“La classe operaia va in paradiso” di Elio Petri: la disumanizzazione provocata dal progresso della catena di montaggio
A vedere come gira il mondo oggi, la Storia contemporanea deve dire grazie soprattutto a Karl Marx. Mai come adesso, infatti, l’intera nostra esistenza è incentrata su logiche di profitto, costruite su basi di “solido” materialismo che seguono soltanto il ciclo di una produzione industriale meccanica e serata, come già alla fine dell”800 teorizzava il fondatore del comunismo.

Se oggi questi schemi economici ci sembrano l’unica scelta possibile nel nostro mondo occidentale, il clima era ancora più incandescente negli anni ’70. Gli stessi in cui è ambientato “La classe operaia va in paradiso“, pellicola del 1972 e diretta da Elio Petri, che ricalca i tesi rapporti tra operai e fabbrica dell’epoca, le lotte sindacali, l’alienazione, la coscienza di classe propria di una categoria professionale che furono espressione di una società in sempre più rapido mutamento.
Il film racconta di Ludovico Massa, detto Lulù (interpretato da Gian Maria Volonté), un operaio metalmeccanico lombardo completamente asservito al suo lavoro.
Le sue giornate, infatti, sono solo una ripetizione sempre più frenetica dei gesti necessari a far funzionare la macchina su cui lavora, cosa che lo fa entrare nelle grazie della dirigenza e lui stesso deve, così, controllare i tempi dei colleghi.
Il tutto mentre fuori dai cancelli della fabbrica un presidio di studenti comunisti invita gli operai a ribellarsi ai padroni, mentre all’interno prende forma l’idea di uno sciopero per chiedere l’aumento degli stipendi.
Il vaso trabocca quando Lulù perde un dito sul lavoro, a causa della totale assenza di prevenzioni: durante un attimo di distrazione dei sorveglianti, gli operai si ribellano e proclamano lo sciopero.
Le azioni che ne seguono sono a dir poco inimmagibili oggi, in Europa: l’esercito arriva in massa e comincia a pestare gli operai, disperdendoli mentre alcuni tentano di rispondere, come lo stesso protagonista che, a causa di ciò, viene licenziato.

Da qui in poi si svilupperà in lui, sempre più, una coscienza politica, tormentata e per certi aspetti deviata verso gli estremismi dei giovani, che lo spingerà a rivendicare il proprio posto all’interno della fabbrica.
Sarà un percorso psicologicamente tortuoso, a ridosso della sottile divisione tra normalità e follia, mano a mano che Massa acquisterà una propria aderenza alla lotta sindacale.
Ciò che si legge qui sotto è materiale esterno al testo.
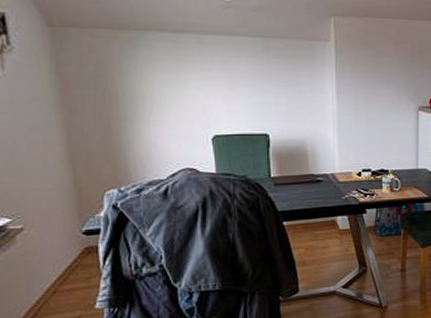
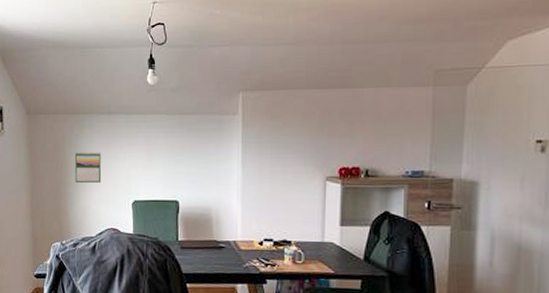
calendar: none [129,78,170,115] -> present [75,152,102,183]

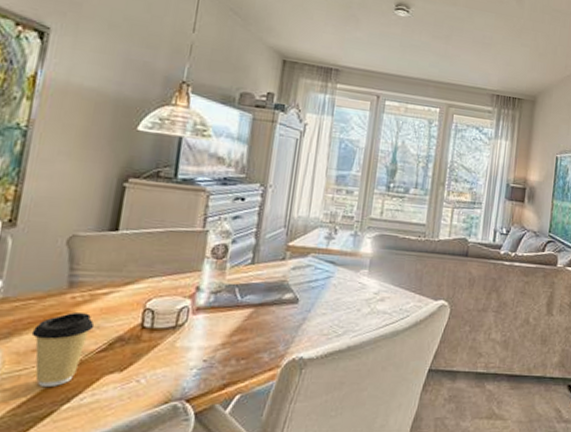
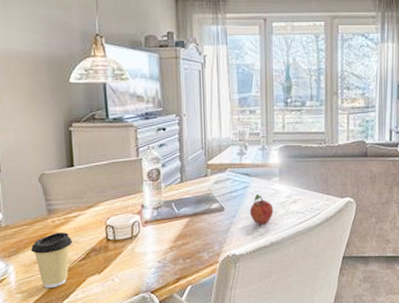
fruit: none [328,287,357,325] -> present [249,194,274,226]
Per concludersi con un finale poco “paradisiaco” da un lato, ma altrettanto vitale dall’altro.
Petri ha legato il suo nome a uno dei titoli più esplicativi della condizione operaia in Italia negli anni ’70, un vero e proprio “inno” dall’unione sindacale e una critica alle frange estremiste, composte all’epoca da quei studenti sessantottini che si riempivano spesso la bocca con termini marxisti, senza però lavorare veramente.
Ne esce così un film acido nel proprio realismo, che mette a nudo la disumanizzazione provocata dal progresso della catena di montaggio: un fenomeno che oggigiorno non si può dire essere estinto.